A: As soon as possible! Because some states require overseas voters to renew their ballot requests each year, it’s a good practice to contact your local elections officials directly and/or to send in an FPCA every January or every time you change your mailing address, email, or name.
Q: If a I plan to vote absentee from abroad in primary elections, but will be back in the United States for the November general elections, do they have to take any special steps?
A: When citizens fill out their FPCA, in the additional comments in section 6, they should include a note to the local election officials that they will be returning to the United States for the general election. They should include the date of return if known. Once they are back home, they should contact their local election office to confirm their current location in the U.S. and their intention to vote locally in the United States.

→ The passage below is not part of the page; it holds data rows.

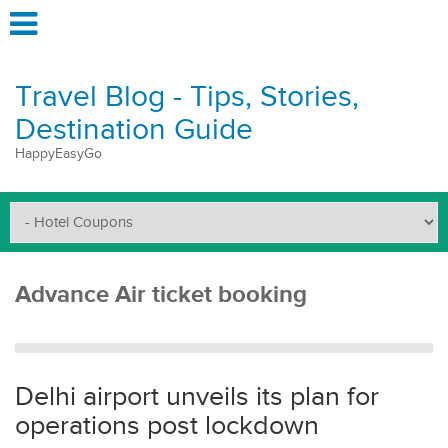
Travel Blog - Tips, Stories,
Destination Guide
HappyEasyGo
Advance Air ticket booking
Delhi airport unveils its plan for
operations post lockdown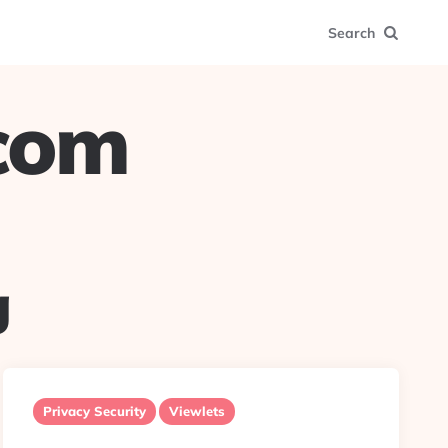
Search
.com
g
Privacy Security
Viewlets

Q: It’s 30 days before election day and I haven’t received my ballot yet. What do I do?
A: U.S. voters who have not received their ballots at least 30 days before an election day can fill out the Federal Write-in Absentee Ballot (FWAB), also known as the “backup” ballot. It is available for download at FVAP.gov/fwab. Voters can print, sign, and mail the completed and signed FWAB themselves or drop it off at the nearest embassy or consulate as they would a standard ballot. Some states accept absentee ballots by email or fax, so please review the state-specific guidelines at FVAP.gov/citizen-voter.

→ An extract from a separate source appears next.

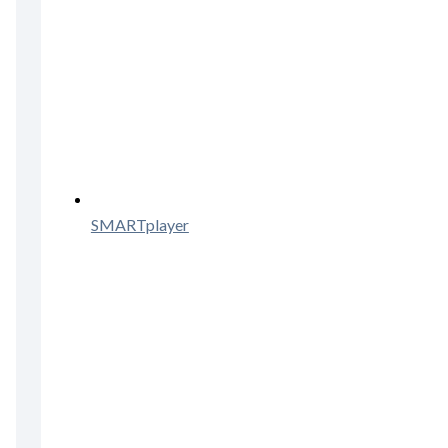
SMARTplayer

Q: Can a U.S. citizen who has never lived in the United States vote?
A: Each state has residency requirements relating to voter eligibility. Thirty-eight states and the District of Columbia allow voters who have never lived in the United States to use their parents’ state of voting residence. We recommend that these U.S. citizens contact the local election officials in the place where their parents last lived, to find out if they are eligible to register to vote. Consular voting assistance officers can help U.S. citizens contact local election officials or they can find more information at FVAP.gov/citizen-voter/reside
Q: Can a U.S. citizen who has not lived in the United States for a long time and cannot remember their previous address register to vote in any state?
A: All voting in the United States is based on a citizen’s state residency. Normally, a citizen will use the address where they last lived before leaving the United States, even if it was a long time ago. This voting residency is valid even if the voter no longer has any ties to this residence, or if the residence has been torn down or repurposed. If they do not remember that address, they can ask family or friends who may know, consult online mapping programs, check medical, school, religious institution or property records or contact the Social Security Administration.

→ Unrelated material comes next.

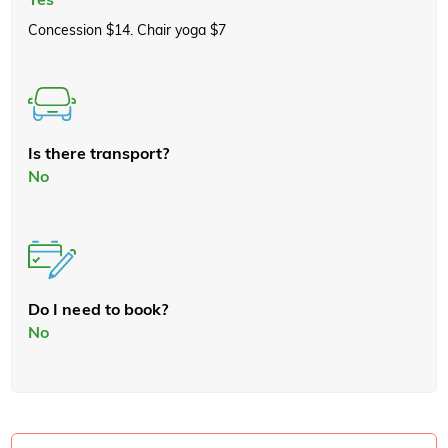
Concession $14. Chair yoga $7
Is there transport?
No
Do I need to book?
No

Q: What effect does voting have on a U.S. citizen’s taxes?
A: U.S. citizens have an obligation to file federal tax returns wherever they live. Voting for candidates for federal offices does not affect federal or state tax liability. Voting for candidates for state or local offices could affect their state’s income tax liability. U.S. citizens should consult legal counsel if they have questions about state income tax liability.
Q: Can I use the Embassy’s fax to transmit my ballot?
A: You are welcome to drop off your completed, signed, and sealed paper ballot at the nearest U.S. embassy or consulate and we’ll get it to the U.S. Postal Service for delivery to your election office. We are not able to fax your ballot or other election materials. Physical election materials dropped off at the Embassy must be in a postage-paid envelope or bear sufficient U.S. postage and must be addressed to relevant local election officials.
Q: I am a dual citizen of the United States and another country. Can I still vote in US elections?
A: Dual citizens who have U.S. citizenship and who are residing outside of the United States may vote in elections for federal office by registering and requesting a ballot from the election office in their state of legal voting residence. They can get started at FVAP.gov.